Written task:
Produce word for word the lines of the data below running from the one that has "A Cartinorm" to the one that has "akses desktop. Ini", inclusive, and no others.

(Page-level text extractions)
————
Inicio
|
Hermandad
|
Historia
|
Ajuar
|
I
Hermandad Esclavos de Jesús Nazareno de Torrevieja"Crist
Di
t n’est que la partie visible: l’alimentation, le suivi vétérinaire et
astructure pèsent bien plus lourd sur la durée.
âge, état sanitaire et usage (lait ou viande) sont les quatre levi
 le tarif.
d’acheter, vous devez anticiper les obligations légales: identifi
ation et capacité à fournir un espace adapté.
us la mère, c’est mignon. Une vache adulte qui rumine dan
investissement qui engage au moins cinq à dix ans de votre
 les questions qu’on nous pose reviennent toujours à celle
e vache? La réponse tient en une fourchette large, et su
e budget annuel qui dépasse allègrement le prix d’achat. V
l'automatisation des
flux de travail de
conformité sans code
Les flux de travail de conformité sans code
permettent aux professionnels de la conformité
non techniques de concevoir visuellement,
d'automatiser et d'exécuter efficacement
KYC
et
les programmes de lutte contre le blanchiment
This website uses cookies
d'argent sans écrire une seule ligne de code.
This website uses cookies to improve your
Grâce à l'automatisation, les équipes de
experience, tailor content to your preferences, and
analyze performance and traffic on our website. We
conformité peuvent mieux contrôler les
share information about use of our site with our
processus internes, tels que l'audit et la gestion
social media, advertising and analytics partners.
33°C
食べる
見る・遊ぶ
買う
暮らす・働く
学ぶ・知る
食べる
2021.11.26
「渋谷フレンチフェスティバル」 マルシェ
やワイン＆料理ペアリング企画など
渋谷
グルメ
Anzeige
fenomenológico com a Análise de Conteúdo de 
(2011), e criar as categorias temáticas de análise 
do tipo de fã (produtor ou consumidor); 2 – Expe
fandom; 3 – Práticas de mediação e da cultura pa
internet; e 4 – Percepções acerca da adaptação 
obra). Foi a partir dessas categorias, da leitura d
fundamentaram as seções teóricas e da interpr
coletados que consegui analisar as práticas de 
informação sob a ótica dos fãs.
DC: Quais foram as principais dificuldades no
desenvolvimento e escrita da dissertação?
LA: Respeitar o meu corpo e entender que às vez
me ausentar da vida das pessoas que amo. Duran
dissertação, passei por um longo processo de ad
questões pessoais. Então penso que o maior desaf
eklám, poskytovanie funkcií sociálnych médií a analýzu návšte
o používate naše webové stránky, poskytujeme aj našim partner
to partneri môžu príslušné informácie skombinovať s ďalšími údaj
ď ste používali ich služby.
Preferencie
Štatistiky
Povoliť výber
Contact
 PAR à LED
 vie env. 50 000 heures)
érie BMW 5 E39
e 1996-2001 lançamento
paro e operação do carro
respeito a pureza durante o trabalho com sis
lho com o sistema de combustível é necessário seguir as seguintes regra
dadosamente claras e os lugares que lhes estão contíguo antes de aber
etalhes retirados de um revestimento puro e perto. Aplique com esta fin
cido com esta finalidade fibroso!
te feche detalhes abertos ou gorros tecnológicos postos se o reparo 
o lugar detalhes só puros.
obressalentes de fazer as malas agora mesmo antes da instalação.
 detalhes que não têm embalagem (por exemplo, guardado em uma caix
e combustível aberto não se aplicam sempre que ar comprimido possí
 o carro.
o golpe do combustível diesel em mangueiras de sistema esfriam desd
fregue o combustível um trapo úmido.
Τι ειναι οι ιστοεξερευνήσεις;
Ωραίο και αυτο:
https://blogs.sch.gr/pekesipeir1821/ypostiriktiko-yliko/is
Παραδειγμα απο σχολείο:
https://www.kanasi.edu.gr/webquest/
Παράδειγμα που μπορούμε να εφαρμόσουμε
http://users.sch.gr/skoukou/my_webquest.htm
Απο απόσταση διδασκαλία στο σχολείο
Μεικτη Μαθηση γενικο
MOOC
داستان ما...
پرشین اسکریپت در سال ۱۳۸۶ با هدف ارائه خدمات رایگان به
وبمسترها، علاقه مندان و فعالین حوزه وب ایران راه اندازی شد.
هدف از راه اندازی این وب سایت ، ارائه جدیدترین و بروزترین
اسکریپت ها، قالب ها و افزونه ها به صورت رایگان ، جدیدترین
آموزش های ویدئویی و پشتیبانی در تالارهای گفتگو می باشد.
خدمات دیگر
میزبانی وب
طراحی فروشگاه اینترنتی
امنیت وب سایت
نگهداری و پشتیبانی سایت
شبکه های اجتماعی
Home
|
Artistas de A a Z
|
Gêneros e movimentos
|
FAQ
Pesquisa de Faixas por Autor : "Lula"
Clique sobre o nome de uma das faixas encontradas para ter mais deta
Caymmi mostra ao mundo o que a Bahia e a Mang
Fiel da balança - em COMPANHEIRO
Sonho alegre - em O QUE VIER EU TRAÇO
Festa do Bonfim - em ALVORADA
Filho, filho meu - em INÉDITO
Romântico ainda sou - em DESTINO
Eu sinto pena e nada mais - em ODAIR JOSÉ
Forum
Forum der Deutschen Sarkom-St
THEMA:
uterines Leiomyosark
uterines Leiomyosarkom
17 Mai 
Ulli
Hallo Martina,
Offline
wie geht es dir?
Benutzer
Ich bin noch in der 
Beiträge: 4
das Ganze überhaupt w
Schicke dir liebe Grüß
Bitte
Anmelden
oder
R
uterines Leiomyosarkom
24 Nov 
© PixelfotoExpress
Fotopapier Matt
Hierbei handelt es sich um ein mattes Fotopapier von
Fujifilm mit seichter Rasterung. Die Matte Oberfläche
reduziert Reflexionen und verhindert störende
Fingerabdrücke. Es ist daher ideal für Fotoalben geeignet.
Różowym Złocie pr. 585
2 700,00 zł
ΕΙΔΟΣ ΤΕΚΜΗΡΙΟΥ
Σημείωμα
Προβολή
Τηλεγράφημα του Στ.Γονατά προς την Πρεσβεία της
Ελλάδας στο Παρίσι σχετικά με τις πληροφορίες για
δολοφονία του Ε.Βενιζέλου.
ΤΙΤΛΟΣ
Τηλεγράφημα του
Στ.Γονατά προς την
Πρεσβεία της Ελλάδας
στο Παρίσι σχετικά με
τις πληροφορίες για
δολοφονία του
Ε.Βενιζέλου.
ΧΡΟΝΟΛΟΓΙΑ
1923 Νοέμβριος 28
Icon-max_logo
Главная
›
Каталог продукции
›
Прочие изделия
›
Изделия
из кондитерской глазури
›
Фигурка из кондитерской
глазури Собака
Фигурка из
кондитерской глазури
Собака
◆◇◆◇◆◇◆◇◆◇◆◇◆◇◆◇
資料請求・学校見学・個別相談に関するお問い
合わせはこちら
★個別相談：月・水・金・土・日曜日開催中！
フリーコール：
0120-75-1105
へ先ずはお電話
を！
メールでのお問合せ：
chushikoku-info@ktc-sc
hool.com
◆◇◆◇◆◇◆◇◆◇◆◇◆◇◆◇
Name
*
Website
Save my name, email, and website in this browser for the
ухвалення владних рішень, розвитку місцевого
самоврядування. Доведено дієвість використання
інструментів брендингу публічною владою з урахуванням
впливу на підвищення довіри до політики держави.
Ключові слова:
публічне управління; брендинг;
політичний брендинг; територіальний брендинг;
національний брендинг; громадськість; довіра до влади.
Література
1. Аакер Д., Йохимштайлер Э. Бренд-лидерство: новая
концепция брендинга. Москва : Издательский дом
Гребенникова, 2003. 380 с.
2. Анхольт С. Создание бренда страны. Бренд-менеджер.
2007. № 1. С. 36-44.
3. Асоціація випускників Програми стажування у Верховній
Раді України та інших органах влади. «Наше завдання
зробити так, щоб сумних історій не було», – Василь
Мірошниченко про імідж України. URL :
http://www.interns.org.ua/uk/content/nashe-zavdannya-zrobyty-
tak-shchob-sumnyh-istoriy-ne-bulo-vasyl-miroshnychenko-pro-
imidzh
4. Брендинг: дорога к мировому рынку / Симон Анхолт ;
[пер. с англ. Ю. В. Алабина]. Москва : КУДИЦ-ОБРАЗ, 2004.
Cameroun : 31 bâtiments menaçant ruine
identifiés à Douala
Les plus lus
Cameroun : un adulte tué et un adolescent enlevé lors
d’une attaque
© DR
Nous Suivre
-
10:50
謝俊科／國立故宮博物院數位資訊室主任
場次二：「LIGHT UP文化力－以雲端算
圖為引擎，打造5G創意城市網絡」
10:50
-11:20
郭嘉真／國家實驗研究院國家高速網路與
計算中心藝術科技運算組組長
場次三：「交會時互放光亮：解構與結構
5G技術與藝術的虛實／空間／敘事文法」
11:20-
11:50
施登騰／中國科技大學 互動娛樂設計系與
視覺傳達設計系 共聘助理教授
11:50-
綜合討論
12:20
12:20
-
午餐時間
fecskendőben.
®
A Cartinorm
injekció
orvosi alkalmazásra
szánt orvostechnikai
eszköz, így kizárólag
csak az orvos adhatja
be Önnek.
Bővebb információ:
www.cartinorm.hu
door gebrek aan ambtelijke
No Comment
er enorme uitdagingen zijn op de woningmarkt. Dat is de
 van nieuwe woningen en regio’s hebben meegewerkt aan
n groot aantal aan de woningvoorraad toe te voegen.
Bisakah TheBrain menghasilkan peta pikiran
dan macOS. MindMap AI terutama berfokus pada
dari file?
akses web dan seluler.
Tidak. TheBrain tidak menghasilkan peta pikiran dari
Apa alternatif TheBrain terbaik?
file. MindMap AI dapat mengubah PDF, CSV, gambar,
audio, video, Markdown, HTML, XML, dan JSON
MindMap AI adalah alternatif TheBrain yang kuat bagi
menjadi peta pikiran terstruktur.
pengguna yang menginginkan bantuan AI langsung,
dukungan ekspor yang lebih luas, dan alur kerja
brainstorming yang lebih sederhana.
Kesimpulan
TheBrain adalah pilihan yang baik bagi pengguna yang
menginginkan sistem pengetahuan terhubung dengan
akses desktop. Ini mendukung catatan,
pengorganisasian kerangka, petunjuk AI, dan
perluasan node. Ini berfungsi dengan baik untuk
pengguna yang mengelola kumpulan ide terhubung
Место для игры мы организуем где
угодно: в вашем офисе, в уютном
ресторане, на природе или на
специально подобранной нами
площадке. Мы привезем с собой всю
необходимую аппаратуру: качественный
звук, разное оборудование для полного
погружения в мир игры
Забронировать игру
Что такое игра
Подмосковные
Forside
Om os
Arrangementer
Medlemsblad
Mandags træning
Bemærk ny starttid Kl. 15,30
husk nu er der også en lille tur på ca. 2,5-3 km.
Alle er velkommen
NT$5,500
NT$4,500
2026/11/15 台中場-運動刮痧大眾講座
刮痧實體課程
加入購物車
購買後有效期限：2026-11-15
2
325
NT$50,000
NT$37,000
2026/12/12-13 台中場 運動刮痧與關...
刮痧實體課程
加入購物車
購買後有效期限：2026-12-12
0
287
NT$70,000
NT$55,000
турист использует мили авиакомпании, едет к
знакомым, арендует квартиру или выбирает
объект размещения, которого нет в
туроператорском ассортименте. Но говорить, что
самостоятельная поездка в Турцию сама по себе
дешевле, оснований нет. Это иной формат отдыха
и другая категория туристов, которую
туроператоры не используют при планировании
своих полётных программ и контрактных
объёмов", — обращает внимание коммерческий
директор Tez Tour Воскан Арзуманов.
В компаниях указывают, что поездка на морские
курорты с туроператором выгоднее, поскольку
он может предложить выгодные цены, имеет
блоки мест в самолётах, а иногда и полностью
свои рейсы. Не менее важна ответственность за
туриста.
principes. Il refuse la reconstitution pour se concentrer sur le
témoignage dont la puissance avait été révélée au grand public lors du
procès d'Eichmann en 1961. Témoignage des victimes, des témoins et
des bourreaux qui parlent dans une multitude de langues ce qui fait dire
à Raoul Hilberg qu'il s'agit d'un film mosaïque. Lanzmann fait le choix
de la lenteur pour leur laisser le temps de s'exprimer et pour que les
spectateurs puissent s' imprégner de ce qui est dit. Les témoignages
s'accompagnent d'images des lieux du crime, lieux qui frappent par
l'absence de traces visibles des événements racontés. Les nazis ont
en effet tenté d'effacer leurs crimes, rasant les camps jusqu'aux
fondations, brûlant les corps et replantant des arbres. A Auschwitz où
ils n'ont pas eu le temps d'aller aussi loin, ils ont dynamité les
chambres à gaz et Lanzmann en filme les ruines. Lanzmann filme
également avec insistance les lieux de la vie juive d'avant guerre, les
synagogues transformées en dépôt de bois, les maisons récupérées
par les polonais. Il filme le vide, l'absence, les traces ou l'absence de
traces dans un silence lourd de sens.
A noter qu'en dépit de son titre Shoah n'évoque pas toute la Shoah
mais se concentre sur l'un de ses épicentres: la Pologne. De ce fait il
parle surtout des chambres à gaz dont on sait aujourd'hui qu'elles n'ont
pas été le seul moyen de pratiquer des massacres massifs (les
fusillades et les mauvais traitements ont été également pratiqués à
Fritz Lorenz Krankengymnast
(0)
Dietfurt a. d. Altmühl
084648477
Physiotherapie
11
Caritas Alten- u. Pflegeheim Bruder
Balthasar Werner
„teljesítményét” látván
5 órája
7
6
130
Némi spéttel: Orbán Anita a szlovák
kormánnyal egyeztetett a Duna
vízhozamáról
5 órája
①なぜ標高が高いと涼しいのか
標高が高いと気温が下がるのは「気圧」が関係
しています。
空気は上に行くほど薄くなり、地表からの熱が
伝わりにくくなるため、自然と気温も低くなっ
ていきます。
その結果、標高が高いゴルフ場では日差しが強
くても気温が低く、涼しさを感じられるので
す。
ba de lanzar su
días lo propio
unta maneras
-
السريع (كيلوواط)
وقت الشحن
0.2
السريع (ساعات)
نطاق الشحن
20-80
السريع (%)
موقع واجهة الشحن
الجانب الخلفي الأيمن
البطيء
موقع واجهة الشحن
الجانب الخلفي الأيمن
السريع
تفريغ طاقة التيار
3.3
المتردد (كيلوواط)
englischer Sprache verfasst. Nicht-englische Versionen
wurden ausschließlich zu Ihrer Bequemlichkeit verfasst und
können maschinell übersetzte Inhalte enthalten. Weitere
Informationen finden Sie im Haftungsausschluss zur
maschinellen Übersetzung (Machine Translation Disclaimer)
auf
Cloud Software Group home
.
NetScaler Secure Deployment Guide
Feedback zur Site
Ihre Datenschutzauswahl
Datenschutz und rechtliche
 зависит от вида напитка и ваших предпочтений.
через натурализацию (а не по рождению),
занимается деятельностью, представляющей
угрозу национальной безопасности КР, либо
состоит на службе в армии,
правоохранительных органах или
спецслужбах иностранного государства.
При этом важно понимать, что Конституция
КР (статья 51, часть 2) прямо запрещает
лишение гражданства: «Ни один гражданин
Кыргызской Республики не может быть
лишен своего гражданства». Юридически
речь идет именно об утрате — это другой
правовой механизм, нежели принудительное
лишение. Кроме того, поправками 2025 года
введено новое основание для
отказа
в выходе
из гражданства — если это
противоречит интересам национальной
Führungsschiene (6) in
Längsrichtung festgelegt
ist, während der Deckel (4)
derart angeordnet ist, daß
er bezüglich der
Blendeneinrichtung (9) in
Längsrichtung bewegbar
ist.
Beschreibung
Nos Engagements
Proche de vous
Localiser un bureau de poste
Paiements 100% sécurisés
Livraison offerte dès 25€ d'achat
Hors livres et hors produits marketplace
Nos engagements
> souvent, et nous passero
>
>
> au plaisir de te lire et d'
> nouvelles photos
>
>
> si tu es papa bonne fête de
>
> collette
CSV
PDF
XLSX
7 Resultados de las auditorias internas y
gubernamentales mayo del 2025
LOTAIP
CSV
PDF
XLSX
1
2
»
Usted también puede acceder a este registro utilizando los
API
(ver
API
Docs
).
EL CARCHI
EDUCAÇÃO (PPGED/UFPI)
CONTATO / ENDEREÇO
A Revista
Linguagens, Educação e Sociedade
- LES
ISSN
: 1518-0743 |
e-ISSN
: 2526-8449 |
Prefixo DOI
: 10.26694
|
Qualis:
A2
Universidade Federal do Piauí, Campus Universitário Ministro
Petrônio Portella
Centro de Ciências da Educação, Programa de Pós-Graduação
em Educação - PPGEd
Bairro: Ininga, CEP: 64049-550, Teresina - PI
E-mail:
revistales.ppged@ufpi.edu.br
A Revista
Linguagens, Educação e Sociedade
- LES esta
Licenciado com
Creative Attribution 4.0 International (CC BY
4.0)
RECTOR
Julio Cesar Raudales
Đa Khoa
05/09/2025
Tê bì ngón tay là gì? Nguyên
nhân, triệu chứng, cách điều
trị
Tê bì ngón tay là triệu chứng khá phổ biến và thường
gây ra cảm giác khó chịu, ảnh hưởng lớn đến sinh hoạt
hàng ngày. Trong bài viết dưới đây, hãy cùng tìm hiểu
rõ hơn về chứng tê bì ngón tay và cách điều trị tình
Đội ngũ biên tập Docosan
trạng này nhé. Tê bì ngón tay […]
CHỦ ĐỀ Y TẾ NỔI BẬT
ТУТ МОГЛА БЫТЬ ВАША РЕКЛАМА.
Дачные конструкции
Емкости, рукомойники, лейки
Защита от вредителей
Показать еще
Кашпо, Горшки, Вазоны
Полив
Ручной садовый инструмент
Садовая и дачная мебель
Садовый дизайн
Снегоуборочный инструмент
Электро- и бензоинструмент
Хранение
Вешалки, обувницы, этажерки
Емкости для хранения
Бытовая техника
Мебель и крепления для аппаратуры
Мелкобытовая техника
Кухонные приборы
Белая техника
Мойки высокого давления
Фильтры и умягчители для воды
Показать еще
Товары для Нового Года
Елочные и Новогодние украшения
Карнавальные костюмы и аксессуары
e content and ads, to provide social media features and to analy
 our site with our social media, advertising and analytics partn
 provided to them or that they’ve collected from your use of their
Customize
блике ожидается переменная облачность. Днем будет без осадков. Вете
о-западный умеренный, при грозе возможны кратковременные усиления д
————
Output for this task:
A Cartinorm
injekció
orvosi alkalmazásra
szánt orvostechnikai
eszköz, így kizárólag
csak az orvos adhatja
be Önnek.
Bővebb információ:
www.cartinorm.hu
door gebrek aan ambtelijke
No Comment
er enorme uitdagingen zijn op de woningmarkt. Dat is de
 van nieuwe woningen en regio’s hebben meegewerkt aan
n groot aantal aan de woningvoorraad toe te voegen.
Bisakah TheBrain menghasilkan peta pikiran
dan macOS. MindMap AI terutama berfokus pada
dari file?
akses web dan seluler.
Tidak. TheBrain tidak menghasilkan peta pikiran dari
Apa alternatif TheBrain terbaik?
file. MindMap AI dapat mengubah PDF, CSV, gambar,
audio, video, Markdown, HTML, XML, dan JSON
MindMap AI adalah alternatif TheBrain yang kuat bagi
menjadi peta pikiran terstruktur.
pengguna yang menginginkan bantuan AI langsung,
dukungan ekspor yang lebih luas, dan alur kerja
brainstorming yang lebih sederhana.
Kesimpulan
TheBrain adalah pilihan yang baik bagi pengguna yang
menginginkan sistem pengetahuan terhubung dengan
akses desktop. Ini mendukung catatan,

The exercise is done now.